她啧了声:“陈疆册说话确实比较难听哈。”
阮雾无力地嗯了声。
季司音:“但是真话都比较难听。”
阮雾无语:“我看你俩挺合适的,当初你怎么不找他联姻?”
季司音摸摸下巴:“我和陈疆册第一次见面,就是你俩一见钟情的那天。你说我怎么找他联姻?抢闺蜜男朋友吗?我疯了吗我?”

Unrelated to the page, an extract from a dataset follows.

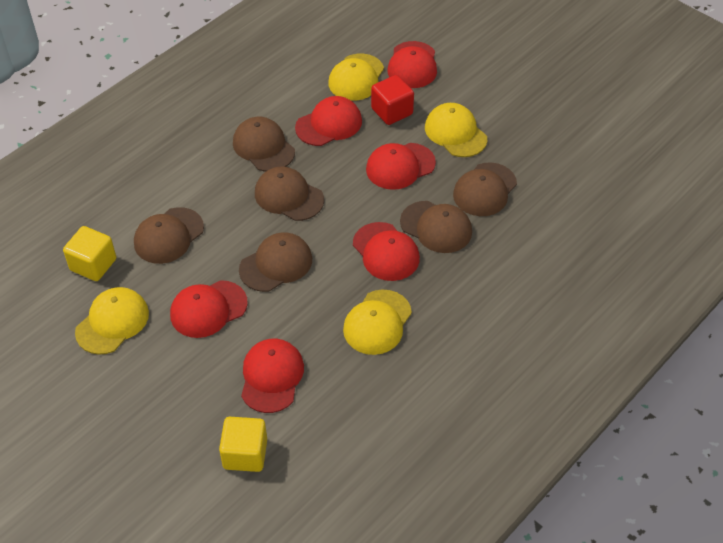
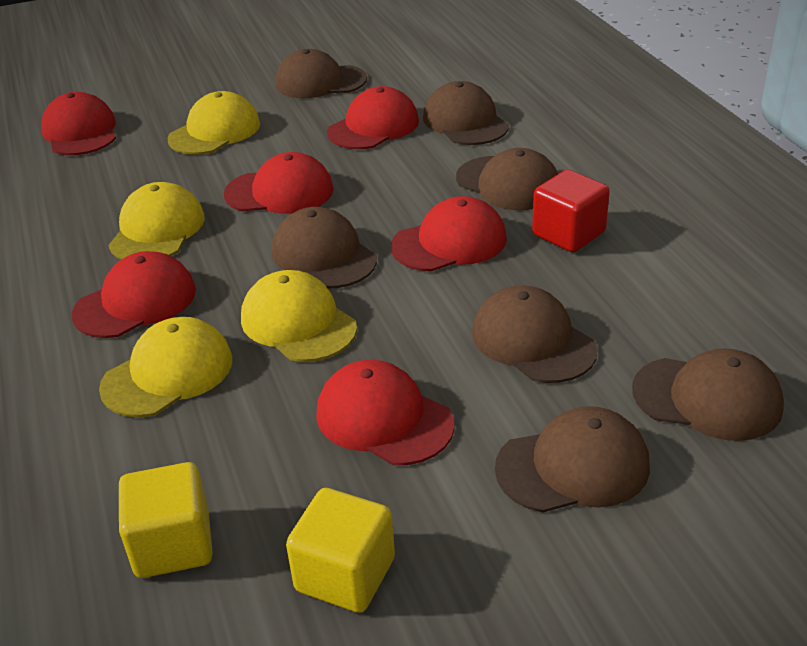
brown cap: 6 -> 7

“而且他家看不上我家,他也看不上我。陈疆册这人,很简单。要么说服他的家庭,要么征服他。”季司音给阮雾竖了个大拇指,“很显然,你是后者。”
阮雾拍开她的手:“少吹我了,我可没征服他。”
季司音乐不可支,过了好久,她侧眸看向阮雾:“不管怎么样,我们都过上了我们想过的生活。”
阮雾轻轻地点了点头。
十七八岁的时候,她们坐在学校操场里,吃着冰激凌吹着风,聊着未来。
阮雾说:“以后吗?想和喜欢的人结婚吧,想每天起来都能看到他,每天都能抱着他睡觉。”
季司音嗤她,说她好天真。
她说:“我想谈很多很多次恋爱,然后找一个合适的人结婚,过一辈子衣食无忧的生活。爱情是会变的,钱才不会变。”
时过境迁,她们居然真的拥有了曾经期望过的生活。
季司音伸手,动作很轻地摸着阮雾的肚子:“好希望是个女儿啊,你和陈疆册生的女儿,情商智商一定很高。谁娶了她谁有福。雾雾,看在咱俩多年闺蜜情的份上,我儿子可以第一个排队吗?我儿子可以做上门女婿的,真的!”
阮雾:“……”
得益于二人住同一小区,季司音出了月子后,三不五时地往阮雾家里跑。
季司音生了孩子跟没生一样,成天不着家,净往阮雾家跑。
每天还跟许愿似的,盯着阮雾的肚子:“是个女儿,保佑是个漂漂亮亮、白白嫩嫩、柔柔软软的小公主。”
陈疆册皱眉:“她这又整哪一出?”
阮雾不敢说出真相,只说:“她自己没有女儿,所以想要个女儿。”
陈疆册:“她不能再生一个吗?”
阮雾说:“她坐月子的时候,她老公结扎了。”
陈疆册沉默了。
阮雾不明所以。
过半晌,陈疆册说:“好提议。”
阮雾:“什么?”
陈疆册说:“等你坐月子,我也去结扎。”
阮雾哽住:“……你不要学别人。”
陈疆册说:“我觉得她老公做的挺对的,反正已经有孩子了,既然不想再要孩子,那么就去结扎,为了以后省事方便。”
但凡他下定决心要做的事,旁人是无法阻拦的。
只是可能真有种说法,自己的闺蜜和自己的老公,是冤家。
陈疆册原先也没有那么强烈地想要个儿子,自打季司音整日祈祷阮雾肚子里的是女儿后。
陈疆册晚上回家,睡觉的时候,都会抱着阮雾:“儿子乖。”
“儿子听话,别闹你妈了。”
“儿子,你的意志力坚定点。”
“绵绵,我觉得以我的能力,只能生个儿子,你觉得呢?”
“……”
“……”
阮雾白天被季司音折磨,晚上又被陈疆册折磨。